I put that adapter on a big bubbler and my Nano on top, giving it long exaggerated pulls, trying to max out the temp of each setting.
“Maxing out” the temp on a purely convective vape is not easy, as the longer one pulls the higher the temp gets. So I had to settle for a realistic experimental pull that I could reproduce over and over again without fainting.

That said, I really went to town on it, trying to find the hottest temps that could be achieved for each setting.

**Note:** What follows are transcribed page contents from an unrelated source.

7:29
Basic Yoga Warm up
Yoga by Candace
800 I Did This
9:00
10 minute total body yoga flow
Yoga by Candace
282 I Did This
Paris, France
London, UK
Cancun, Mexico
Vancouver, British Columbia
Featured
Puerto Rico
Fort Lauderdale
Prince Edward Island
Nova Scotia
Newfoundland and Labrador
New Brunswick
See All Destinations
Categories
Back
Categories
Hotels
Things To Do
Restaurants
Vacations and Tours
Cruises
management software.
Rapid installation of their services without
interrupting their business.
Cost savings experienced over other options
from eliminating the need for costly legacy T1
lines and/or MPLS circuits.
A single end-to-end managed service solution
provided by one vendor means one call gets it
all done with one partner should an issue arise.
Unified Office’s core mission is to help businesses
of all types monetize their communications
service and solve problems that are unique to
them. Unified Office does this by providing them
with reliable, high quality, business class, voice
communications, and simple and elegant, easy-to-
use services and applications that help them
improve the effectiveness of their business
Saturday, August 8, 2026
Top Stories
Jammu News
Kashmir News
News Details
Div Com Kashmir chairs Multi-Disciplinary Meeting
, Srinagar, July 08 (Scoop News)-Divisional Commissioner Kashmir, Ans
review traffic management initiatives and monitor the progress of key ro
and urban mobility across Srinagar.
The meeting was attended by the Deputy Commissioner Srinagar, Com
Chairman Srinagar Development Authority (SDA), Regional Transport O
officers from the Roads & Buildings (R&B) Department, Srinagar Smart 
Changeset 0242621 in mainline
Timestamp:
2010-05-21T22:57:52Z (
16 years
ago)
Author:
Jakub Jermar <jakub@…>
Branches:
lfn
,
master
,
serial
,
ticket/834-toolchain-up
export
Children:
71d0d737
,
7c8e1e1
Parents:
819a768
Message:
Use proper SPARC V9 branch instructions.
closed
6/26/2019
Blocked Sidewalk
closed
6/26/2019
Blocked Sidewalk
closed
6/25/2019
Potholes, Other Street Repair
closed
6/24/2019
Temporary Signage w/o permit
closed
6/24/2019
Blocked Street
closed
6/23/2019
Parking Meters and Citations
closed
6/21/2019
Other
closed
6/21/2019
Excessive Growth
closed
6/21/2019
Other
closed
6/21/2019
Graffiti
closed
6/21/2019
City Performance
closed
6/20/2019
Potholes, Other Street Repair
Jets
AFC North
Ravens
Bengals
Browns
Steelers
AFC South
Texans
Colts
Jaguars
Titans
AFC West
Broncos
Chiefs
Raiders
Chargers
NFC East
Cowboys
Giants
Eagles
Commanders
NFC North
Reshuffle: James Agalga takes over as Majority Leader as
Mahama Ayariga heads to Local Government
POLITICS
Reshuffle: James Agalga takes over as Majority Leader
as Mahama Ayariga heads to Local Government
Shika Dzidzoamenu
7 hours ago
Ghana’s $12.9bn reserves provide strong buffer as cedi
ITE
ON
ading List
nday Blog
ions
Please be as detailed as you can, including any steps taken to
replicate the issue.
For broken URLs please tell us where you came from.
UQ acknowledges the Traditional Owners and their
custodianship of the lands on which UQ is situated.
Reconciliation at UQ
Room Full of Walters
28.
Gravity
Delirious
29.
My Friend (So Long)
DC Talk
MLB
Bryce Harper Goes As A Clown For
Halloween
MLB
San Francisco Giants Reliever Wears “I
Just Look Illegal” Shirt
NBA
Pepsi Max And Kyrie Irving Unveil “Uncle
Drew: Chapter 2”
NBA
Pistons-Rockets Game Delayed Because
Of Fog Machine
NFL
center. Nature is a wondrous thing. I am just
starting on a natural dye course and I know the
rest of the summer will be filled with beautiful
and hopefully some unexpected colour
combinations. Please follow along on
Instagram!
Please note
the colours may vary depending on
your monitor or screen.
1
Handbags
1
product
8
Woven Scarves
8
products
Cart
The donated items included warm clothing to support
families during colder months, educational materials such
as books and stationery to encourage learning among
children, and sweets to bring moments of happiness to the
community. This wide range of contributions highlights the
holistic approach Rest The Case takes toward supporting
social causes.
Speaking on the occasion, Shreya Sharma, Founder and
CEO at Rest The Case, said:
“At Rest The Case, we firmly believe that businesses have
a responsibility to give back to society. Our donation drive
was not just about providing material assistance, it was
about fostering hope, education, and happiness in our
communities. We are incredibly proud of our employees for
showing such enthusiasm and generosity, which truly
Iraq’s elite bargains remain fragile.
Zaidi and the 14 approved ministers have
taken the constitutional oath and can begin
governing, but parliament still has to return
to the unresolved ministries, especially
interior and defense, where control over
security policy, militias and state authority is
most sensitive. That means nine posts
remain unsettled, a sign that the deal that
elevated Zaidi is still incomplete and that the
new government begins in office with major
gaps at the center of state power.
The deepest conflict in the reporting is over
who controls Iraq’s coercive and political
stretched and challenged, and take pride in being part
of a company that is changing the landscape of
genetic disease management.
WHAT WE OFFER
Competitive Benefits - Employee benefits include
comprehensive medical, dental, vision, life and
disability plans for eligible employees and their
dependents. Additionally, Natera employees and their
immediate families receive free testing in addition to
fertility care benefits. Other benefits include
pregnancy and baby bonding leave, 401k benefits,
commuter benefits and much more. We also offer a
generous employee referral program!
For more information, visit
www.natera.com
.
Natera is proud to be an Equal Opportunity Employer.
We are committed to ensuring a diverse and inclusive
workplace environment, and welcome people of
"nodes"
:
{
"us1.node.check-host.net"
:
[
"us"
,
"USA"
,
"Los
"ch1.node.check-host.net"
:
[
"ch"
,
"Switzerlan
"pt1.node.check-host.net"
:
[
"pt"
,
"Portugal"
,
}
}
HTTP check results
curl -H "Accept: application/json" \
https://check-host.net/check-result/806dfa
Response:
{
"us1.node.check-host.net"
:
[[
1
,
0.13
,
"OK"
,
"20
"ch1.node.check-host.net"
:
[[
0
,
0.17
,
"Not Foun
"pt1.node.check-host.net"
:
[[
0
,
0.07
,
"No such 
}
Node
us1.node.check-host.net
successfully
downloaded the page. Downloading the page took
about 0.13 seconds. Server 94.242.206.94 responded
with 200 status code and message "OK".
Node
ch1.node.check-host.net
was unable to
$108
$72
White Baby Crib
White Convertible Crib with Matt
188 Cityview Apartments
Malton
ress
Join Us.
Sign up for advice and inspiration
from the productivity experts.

I am a relatively big guy and can draw longer and harder than most people I know, so I would not be surprised if someone else could not reproduce the temps I was able to hit.
Therefore I repeated the experiment with different people, trying to find an average temp that is easy to achieve for most.

The airflow (a direct consequence of the density of the load) has a huge impact on the final readings, as can be expected.

To represent different airflow rates and different users, I collected my data in a temp range for each setting.
The lower end representing a temp that should be easy to reach by anyone, even with a loose load.
The top end representing my top temps that I achieved. I would take those as max temps for each setting.

So here are the numbers:

Setting: Temp Range

5: 150-160°C (302-320°F)
5.5: 165-175°C (329-347°F)
6: 180-190°C (356-374°F)
6.5: 195-205°C (383-401°F)
7: 210-220°C (410-428°F)
7.5: 225-235°C (437-455°F)
8: 240-250°C (464-482°F)

Please note the nice linear pattern, and keep in mind those are average numbers out of many many test runs, different load densities and users.

So in theory, given a nice dense and dry load, exaggerated long steady pulls, one should be able to reach combustion on the 7.5 setting. (and IIRC someone here posted something like this)
I myself never combusted in my Nano so far, but I got very close. Obviously I roasted some of my cotton loads a light brown (something that would probably combust some herbs)
If you don’t pack your loads hard and draw for very long I think even the 8 setting should work, for those complete extractions or those very big hits.

All in all I am very happy with the numbers the Nano produced, how quick and reliable the temp changes where, how quick the loads cool off when you stop pulling, how warm the device gets on the outside, how free the airflow is and even how sleek that thing looks and feels.